Tang et al. observe elegant surface patterns during the solidification of liquid metals, with the most studied alloy in their experiments comprising Ag and Ga. To make the nanoscale patterns, the starting mixture has a very small percentage of one metal (in this case, Ag) within another metal (Ga). The smaller Ag component enriches in certain areas during solidification, leading to phase-separated Ag2Ga and subsequently the formation of bifurcated patterns. These branched patterns can switch to form simple particulate patterns or converge to form patterns with inverse-bifurcation. The chemical composition, the concentration of the components and the cooling process affect the patterns formed but, as noted in a News & Views by Hendrik Heinz, the challenge lies in fully understanding the formation process and predictability of these surface patterns. With more knowledge, this ability to fine-tune features on the surface of an alloy may be useful in heterogeneous catalysis and corrosion prevention.

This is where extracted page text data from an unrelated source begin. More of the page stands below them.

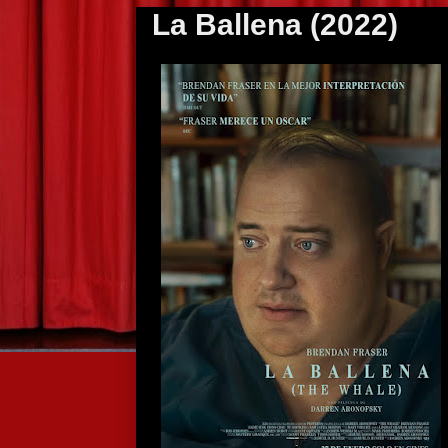
La Ballena (2022)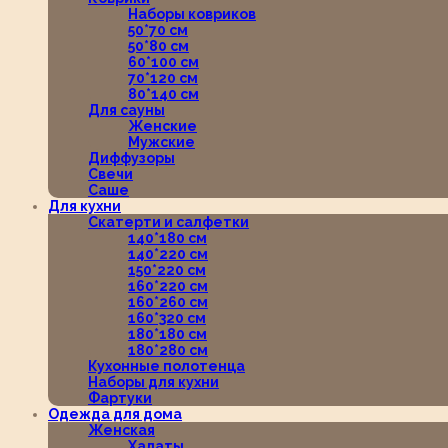
Наборы ковриков
50*70 см
50*80 см
60*100 см
70*120 см
80*140 см
Для сауны
Женские
Мужские
Диффузоры
Свечи
Саше
Для кухни
Скатерти и салфетки
140*180 см
140*220 см
150*220 см
160*220 см
160*260 см
160*320 см
180*180 см
180*280 см
Кухонные полотенца
Наборы для кухни
Фартуки
Одежда для дома
Женская
Халаты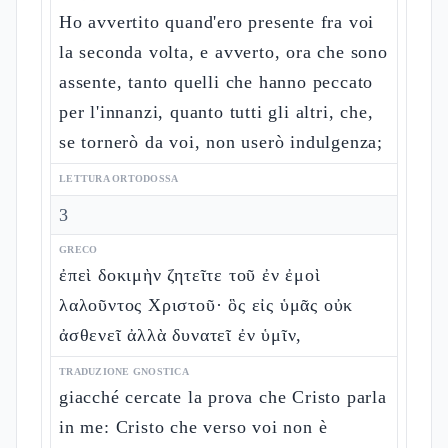
Ho avvertito quand'ero presente fra voi
la seconda volta, e avverto, ora che sono
assente, tanto quelli che hanno peccato
per l'innanzi, quanto tutti gli altri, che,
se tornerò da voi, non userò indulgenza;
LETTURA ORTODOSSA
3
GRECO
ἐπεὶ δοκιμὴν ζητεῖτε τοῦ ἐν ἐμοὶ
λαλοῦντος Χριστοῦ· ὃς εἰς ὑμᾶς οὐκ
ἀσθενεῖ ἀλλὰ δυνατεῖ ἐν ὑμῖν,
TRADUZIONE GNOSTICA
giacché cercate la prova che Cristo parla
in me: Cristo che verso voi non è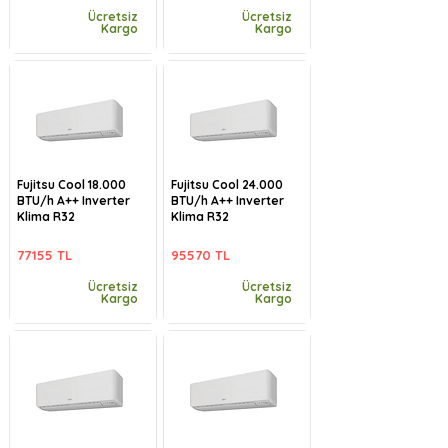
Ücretsiz
Ücretsiz
Kargo
Kargo
Fujitsu Cool 18.000
Fujitsu Cool 24.000
BTU/h A++ Inverter
BTU/h A++ Inverter
Klima R32
Klima R32
77155 TL
95570 TL
Ücretsiz
Ücretsiz
Kargo
Kargo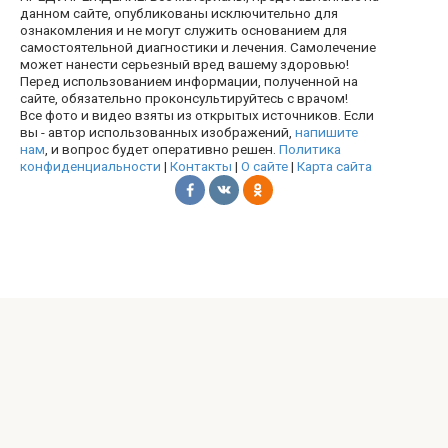
данном сайте, опубликованы исключительно для
ознакомления и не могут служить основанием для
самостоятельной диагностики и лечения. Самолечение
может нанести серьезный вред вашему здоровью!
Перед использованием информации, полученной на
сайте, обязательно проконсультируйтесь с врачом!
Все фото и видео взяты из открытых источников. Если
вы - автор использованных изображений,
напишите
нам
, и вопрос будет оперативно решен.
Политика
конфиденциальности
|
Контакты
|
О сайте
|
Карта сайта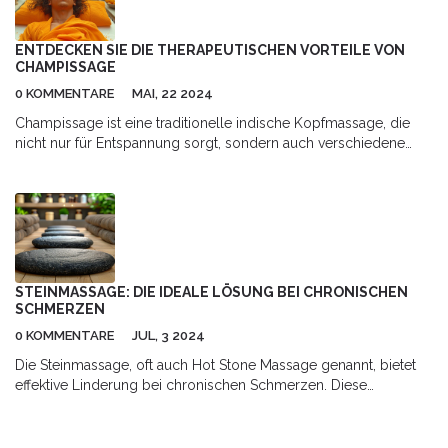
und einem harmonischeren Leben führen. In diesem Artikel
entdecken Sie faszinierende Fakten und Tipps, wie Kahuna
positive Veränderungen in Ihr Leben bringen kann.
ENTDECKEN SIE DIE THERAPEUTISCHEN VORTEILE VON
CHAMPISSAGE
0 KOMMENTARE
MAI, 22 2024
Champissage ist eine traditionelle indische Kopfmassage, die
nicht nur für Entspannung sorgt, sondern auch verschiedene
gesundheitliche Vorteile bietet. Erfahren Sie mehr über die
Technik, die Geschichte und wie sie helfen kann, Stress
abzubauen und das Wohlbefinden zu steigern. In diesem Artikel
finden Sie nützliche Fakten und Tipps zur Anwendung von
Champissage für den maximalen Nutzen.
STEINMASSAGE: DIE IDEALE LÖSUNG BEI CHRONISCHEN
SCHMERZEN
0 KOMMENTARE
JUL, 3 2024
Die Steinmassage, oft auch Hot Stone Massage genannt, bietet
effektive Linderung bei chronischen Schmerzen. Diese
traditionelle Therapie kombiniert Wärme und Druck, um
Verspannungen zu lösen und die Durchblutung zu fördern.
Besonders für Menschen mit chronischen Beschwerden kann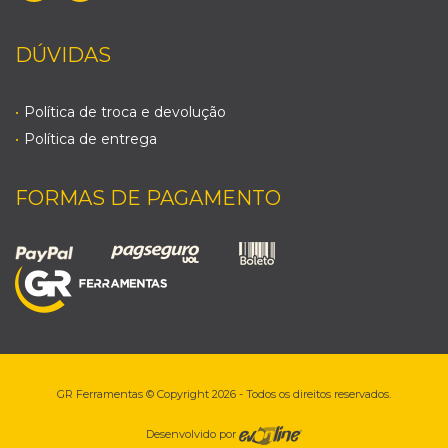
DÚVIDAS
Política de troca e devolução
Política de entrega
FORMAS DE PAGAMENTO
GR Ferramentas © Copyright 2026 - Todos os direitos reservados.
Desenvolvido por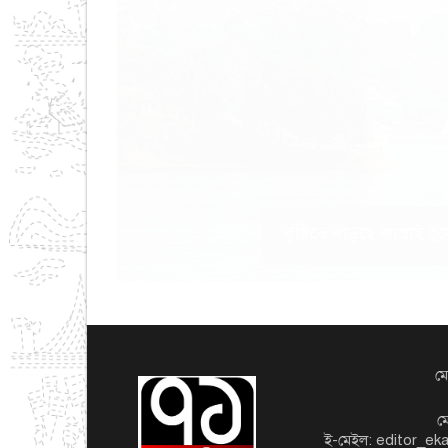
বৃষ্টিতে বাড়ছে কাপ্তাই
মো
ম
ই-মেইল: editor_e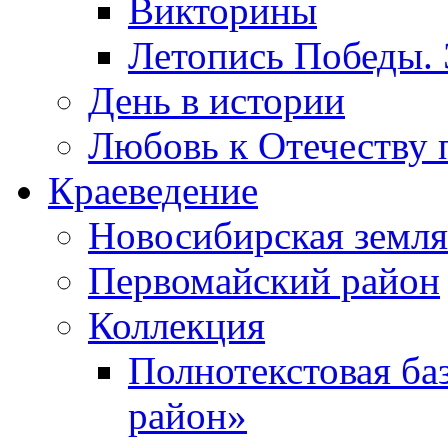
Викторины
Летопись Победы.
День в истории
Любовь к Отечеству 
Краеведение
Новосибирская земля
Первомайский район
Коллекция
Полнотекстовая ба
район»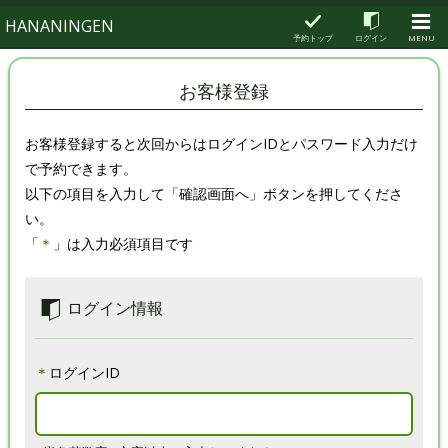
HANANINGEN
予約トップ
ログイン
MENU
お客様登録
お客様登録すると次回からはログインIDとパスワード入力だけ
で予約できます。
以下の項目を入力して「確認画面へ」ボタンを押してくださ
い。
「
＊
」は入力必須項目です
ログイン情報
＊
ログインID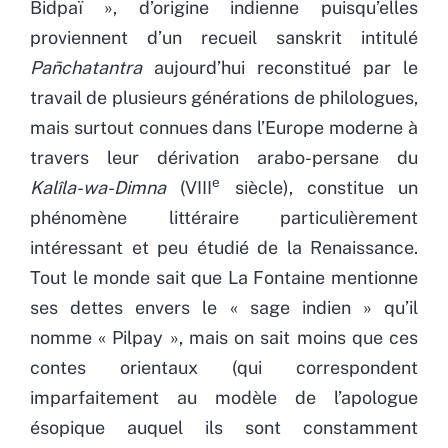
Bidpaï », d’origine indienne puisqu’elles
proviennent d’un recueil sanskrit intitulé
Pañchatantra
aujourd’hui reconstitué par le
travail de plusieurs générations de philologues,
mais surtout connues dans l’Europe moderne à
travers leur dérivation arabo-persane du
e
Kalîla-wa-Dimna
(VIII
siècle), constitue un
phénomène littéraire particulièrement
intéressant et peu étudié de la Renaissance.
Tout le monde sait que La Fontaine mentionne
ses dettes envers le « sage indien » qu’il
nomme « Pilpay », mais on sait moins que ces
contes orientaux (qui correspondent
imparfaitement au modèle de l’apologue
ésopique auquel ils sont constamment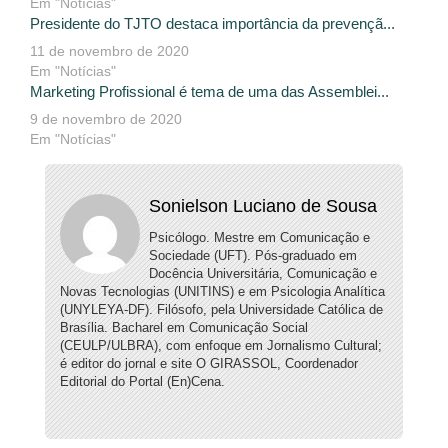
Em "Notícias"
Presidente do TJTO destaca importância da prevençã...
11 de novembro de 2020
Em "Notícias"
Marketing Profissional é tema de uma das Assemblei...
9 de novembro de 2020
Em "Notícias"
Sonielson Luciano de Sousa
Psicólogo. Mestre em Comunicação e
Sociedade (UFT). Pós-graduado em
Docência Universitária, Comunicação e
Novas Tecnologias (UNITINS) e em Psicologia Analítica
(UNYLEYA-DF). Filósofo, pela Universidade Católica de
Brasília. Bacharel em Comunicação Social
(CEULP/ULBRA), com enfoque em Jornalismo Cultural;
é editor do jornal e site O GIRASSOL, Coordenador
Editorial do Portal (En)Cena.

Over past centuries, in the industrial domain, only two or three elements were combined to form an alloy, with one metal as the principal component (from which the name of the type of alloy, such as ferrous alloy, was derived). However, in 2004, reports of materials made by the combination of five or more metallic elements, in almost equiatomic amounts, began to show that fascinating properties were possible by mixing a handful of elements in this way1,2. The field of high-entropy alloys was born and since, has expanded to include high-entropy oxides, nitrides and bromides, to name a few3,4.

However, most methods to prepare high-entropy materials require high temperatures and pressures, or an inert atmosphere and, these requirements limit the substrates on which these materials can be formed5. Now, in the Article by Wang et al., high-entropy nanomaterials are rapidly synthesized within a laser pulse — a set-up that allows the formation of the nanomaterials on a range of substrates, including thermally sensitive ones. Using their laser scanning ablation method, Wang et al. make a wealth of different high-entropy alloys and high-entropy ceramics.

Though not your conventional materials syntheses, the findings in both papers are welcome additions to the pages of Nature Synthesis; showing how the tiniest component of an alloy can have a profound effect on properties, or how in a split-second laser pulse, any of an almost infinite number of alloys may be formed. This ability to yield a vast number of different materials may enable the build-up of data sets on the scale required for machine learning. As these alloys represent the areas of phase diagrams that remain to be investigated, and knowing that concentration means everything in alloys, the task is now to start searching this infinite materials space.